Plus, Terry Hope's encouraged my blogging which scores high in my books. I met Terry Hope at the Toronto Vegetarian Food Festival this year. I attended her workshop on vegan blogging (since I lost that Vida Vegan Con Burrito Bonanza contest and couldn't see her in Oregon)

and saw her cooking demonstration of pastel de choclo.

I have a huge interest in Latin culture and studied Spanish for over a year. My long-time dream is to visit both Central and South America. I got a little dose when in Cuba. Also, if the British lost the war in Jamaica, mi premera lengua would have been espanol. As a child, I wished I was Puerto Rican. I learned to salsa and queca (national dances of the Dominican Republic and Chile, respectively, thanks to an ex). My fiance plays Brazilian music and now I'm soooo wanting to learn Portuguese. (I am working on a children's picture book set in Brazil.) La cultura latina is muy similar to that of Jamaica (where my parents come from). There is the whole shared history of slavery, imperialism, and colonization for starters between Jamaica and the rest of the Latin world. There are the vibrant cultures, cuisines, and music which have fans around the world. The African influences in both Jamaica and the Latin world are evident throughout music, dances, and foods. Plus, the ingredients in the food are essentially all the same: rice and beans, yams (cassava or yuca as they are called in Latin America) and potatoes, assorted corn products (non-GMO, por favor) and hot peppers. The combinations of these staples are different, for example a lot of Latin dishes contain some sort of tomato which is probably a Spanish influence and Jamaican cuisine has some types of yams, but we are essentially el mismo.

Terry Hope is muy occupada! Cooking up a storm, demos around the world, writing cookbooks (the newly released Vegan Pie in the Sky! along with Vegan Cupcakes Take Over the World!, Vegan Cookies Invade Your Cookie Jar, and Veganomicon), blogging, and running websites Vegan Latina and the PPK (Post-Punk Kitchen).
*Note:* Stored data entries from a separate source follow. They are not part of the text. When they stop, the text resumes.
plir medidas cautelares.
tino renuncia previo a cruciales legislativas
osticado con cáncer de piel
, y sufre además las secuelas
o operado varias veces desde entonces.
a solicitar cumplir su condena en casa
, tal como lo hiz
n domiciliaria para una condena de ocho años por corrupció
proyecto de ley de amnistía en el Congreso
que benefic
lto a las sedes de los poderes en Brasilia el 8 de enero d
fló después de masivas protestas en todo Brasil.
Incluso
I love Viva Vegan! and I have made its recipes over the past two months. The layout of the book is primarily in black and white with red-letter print and there are some glossy colour photos as well. Each recipe and dish has been a winner and has not failed me yet. There is no tofu obsession (although TVP is used in some recipes) but instead seitan tends to be the protein of choice so if you have IBS (irritable bowel syndrome) or an allergy to gluten, you will need to do substitutions here. There are plenty of easy-to-follow descriptions and lots of ways to alter and substitute your dish. She also gives the background and some history about each dish. Plus, something I really love, she has written different menu options complete with which dishes go best together just in case you want to entertain and floor your guests with The Buena Vista Social Club or Latin Caribbean Buffet. There are tons of dessert recipes. I tried making the alfajores which contain dulce de leche cream. Stay tuned for another Vegan Photo Album where I share how they all turned out.

I would have loved to see more main-dish-y type recipes since that is what I cook most but in Latin cooking there is so much flexibility in making the "side dishes" into the main dish. Take empanadas for example. Instead of just having one (as a snack), you can have two or three for a meal. Lastly, I would love more pictures.

Vida Vegan! got me out to my local Mexican and Latin American stores to purchase tortillas, tomatillos, hominy corn, anatto seeds, ancho chili powder, sweet paprika, Mexican oregano, and jalapeno, serrano, and poblano peppers. Just saying all of these words is making me hungry. (Probably that and I haven't had breakfast yet.)

I feel like I have just scratched the surface in making the recipes from this book and I look forward to mucho comida Latina con sabor muy deliciosa!